Optimizing the Dockerfile

Layer caching makes rebuilds fast. The key rule: put things that change rarely at the top.

FROM mcr.microsoft.com/playwright:v1.44.0-jammy

WORKDIR /app

# 1. Copy dependency files (rarely change)
COPY package.json package-lock.json ./
# This layer is cached until package.json changes
RUN npm ci

# 2. Copy the rest (changes every commit)
COPY . .

CMD ["npx", "playwright", "test"]

If you only changed test files, Docker reuses the npm ci layer from cache. Build time: seconds instead of minutes.

CI/CD Integration

GitHub Actions

# .github/workflows/playwright.yml
name: Playwright Tests

on: [push, pull_request]

jobs:
  test:
    runs-on: ubuntu-latest
    
    steps:
      - uses: actions/checkout@v4
      
      - name: Build test image
        run: docker build -t playwright-tests .
      
      - name: Run tests
        run: |
          docker run \
            -v ${{ github.workspace }}/playwright-report:/app/playwright-report \
            -e BASE_URL=${{ secrets.STAGING_URL }} \
            playwright-tests
      
      - name: Upload report
        uses: actions/upload-artifact@v4
        if: always()
        with:
          name: playwright-report
          path: playwright-report/

GitLab CI

# .gitlab-ci.yml
test:
  image: docker:latest
  services:
    - docker:dind
  script:
    - docker build -t tests .
    - docker run 
        -v $(pwd)/playwright-report:/app/playwright-report
        -e BASE_URL=$STAGING_URL
        tests
  artifacts:
    when: always
    paths:
      - playwright-report/

Useful Docker Commands for QA

# List running containers
docker ps

# List all images
docker images

# Stop all running containers
docker stop $(docker ps -q)

# Remove all stopped containers
docker container prune

# Remove unused images
docker image prune

# Follow container logs
docker logs -f <container-id>

# Open a shell inside a running container (great for debugging)
docker exec -it <container-id> /bin/bash

# Run a container interactively
docker run -it my-playwright-tests /bin/bash

Debugging Inside a Container

When tests fail only in the container:

# Start container with shell instead of tests
docker run -it my-playwright-tests /bin/bash

# Now you're inside the container
# Check what's installed
node --version
npx playwright --version

# Run tests manually
npx playwright test tests/login.spec.ts --headed --debug

# Check environment variables
env | grep BASE_URL

Common issues:

  • BASE_URL pointing to localhost (works on host, fails in container — use service name instead)
  • Missing environment variables
  • File permissions (files created outside container might be owned by root inside)
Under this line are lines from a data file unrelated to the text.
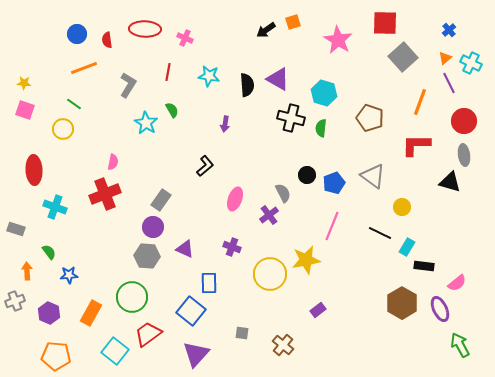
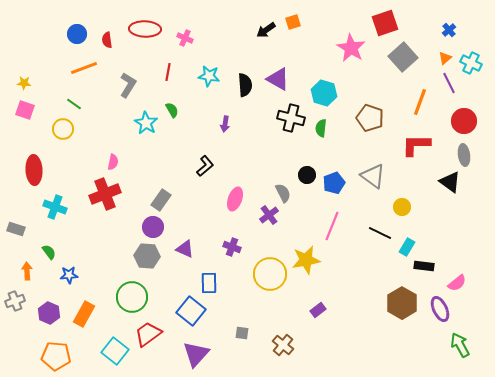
red square at (385, 23): rotated 20 degrees counterclockwise
pink star at (338, 40): moved 13 px right, 8 px down
black semicircle at (247, 85): moved 2 px left
black triangle at (450, 182): rotated 20 degrees clockwise
orange rectangle at (91, 313): moved 7 px left, 1 px down
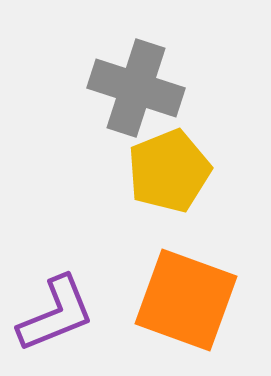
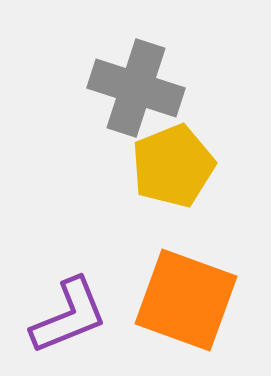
yellow pentagon: moved 4 px right, 5 px up
purple L-shape: moved 13 px right, 2 px down
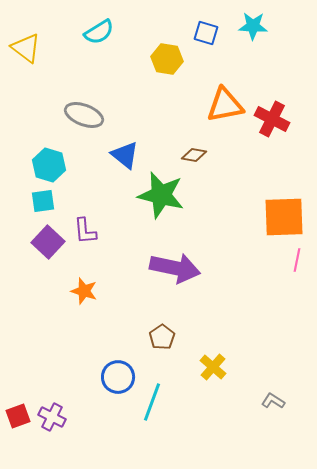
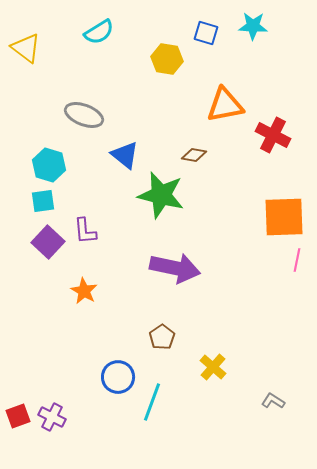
red cross: moved 1 px right, 16 px down
orange star: rotated 12 degrees clockwise
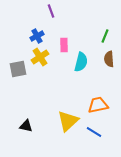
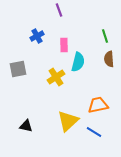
purple line: moved 8 px right, 1 px up
green line: rotated 40 degrees counterclockwise
yellow cross: moved 16 px right, 20 px down
cyan semicircle: moved 3 px left
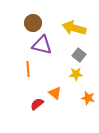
The Official Playwright Docker Image

# Pull the latest Playwright image
docker pull mcr.microsoft.com/playwright:v1.44.0-jammy

# See what's inside
docker run -it mcr.microsoft.com/playwright:v1.44.0-jammy /bin/bash

# Check installed browsers
npx playwright install --list

Tags to know:

  • v1.44.0-jammy — specific Playwright version on Ubuntu 22.04 (Jammy)
  • latest — latest version (can break when Playwright updates)
  • Always pin to a specific version in production

Summary

| Concept | What it is |

|---------|-----------|

| Image | Blueprint with software pre-installed |

| Container | Running instance of an image |

| Dockerfile | Instructions to build a custom image |

| Docker Compose | Run multiple containers together |

| Volume mount | Share files between host and container |

For Playwright specifically:

1. Use mcr.microsoft.com/playwright as base image — browsers included

2. Mount report directories so results survive container stop

3. Use Compose to start your app + tests together

4. Pin image versions — latest causes surprise breaks

Docker turns "works on my machine" into "works everywhere." For QA, that means your tests are actually testing the software, not fighting environment differences.